Pricing has always been a sticking point for gene therapies. In the U.S., treatment costs for severe sickle cell disease patients range between $4 million and $6 million over a lifetime, Arbuckle said. Even if the companies were to price exa-cel at the lower end of that estimate, the one-time drug would break the $3.5 million drug-price record recently set by CSL’s hemophilia B gene therapy Hemgenix.

If approved, exa-cel will be the first gene editing therapy based on the Nobel-winning CRISPR technology. But it will likely have to compete with bluebird bio’s rival gene therapy lovo-cel in sickle cell disease and Zynteglo in beta thalassemia. Bluebird is pricing Zynteglo at $2.8 million and has said it will file lovo-cel for an FDA approval by March.

Before Zynteglo’s U.S. approval in August, bluebird previously retreated from the European market after failing to reach reimbursement agreements with local governments.

Hoping not to repeat bluebird’s experience, Vertex is busy talking to commercial and government payers and policymakers in the U.S. and Europe. The company aims to ensure that broad patient access and reimbursement deals are in place when exa-cel is approved, Arbuckle said.

According to Arbuckle, Vertex has talked with all U.S. state Medicaid agencies, plus about 150 U.S. commercial payers and several health economic assessment bodies in Europe, including Britain’s National Institute for Health and Care Excellence. So far, payers see exa-cel’s clinical data as “highly impactful,” especially in its ability to reduce in vaso-occlusive events and hospitalizations, he said.

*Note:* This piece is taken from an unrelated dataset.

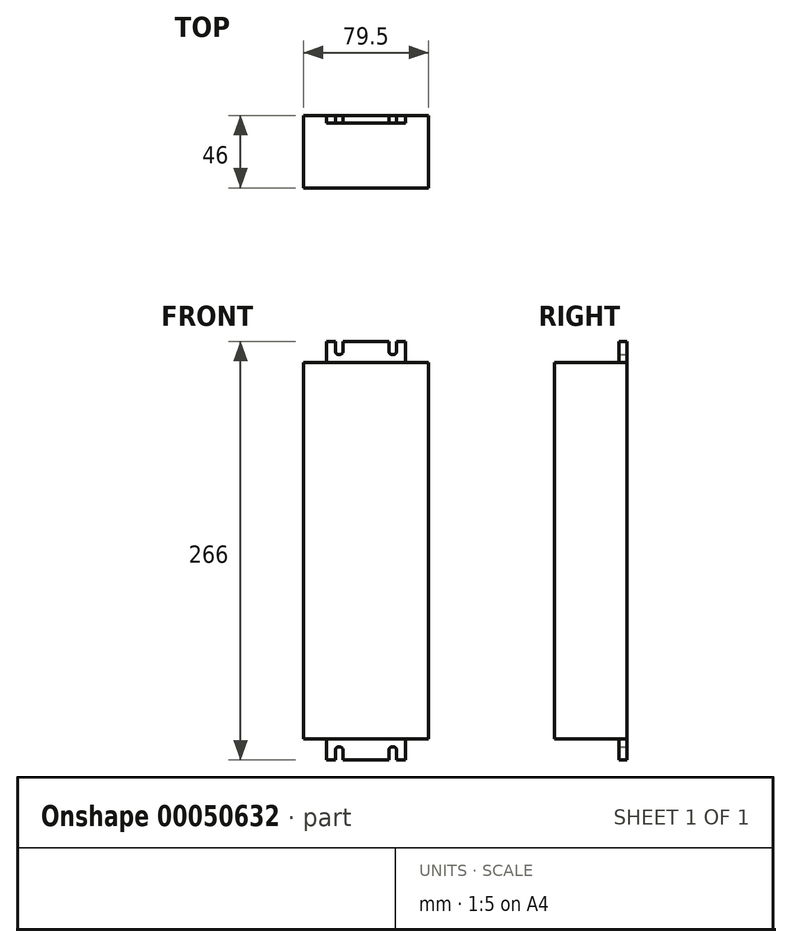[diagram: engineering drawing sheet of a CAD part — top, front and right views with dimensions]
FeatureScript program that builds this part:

Exa-cel is different from the bluebird medicines. Rather than using viral vectors to deliver a functional HBB gene, the Vertex-CRISPR therapy uses CRISPR to turn off the suppression of fetal hemoglobin and thus increase the amount of healthy hemoglobin in red blood cells.

Recent market research suggests that physicians “have a strong preference and interest in gene editing over other potentially curative approaches,” Arbuckle said, suggesting potentially better reception of exa-cel versus lovo-cel.

Vertex is not giving any sales projections for exa-cel in 2023, citing uncertain approval dates.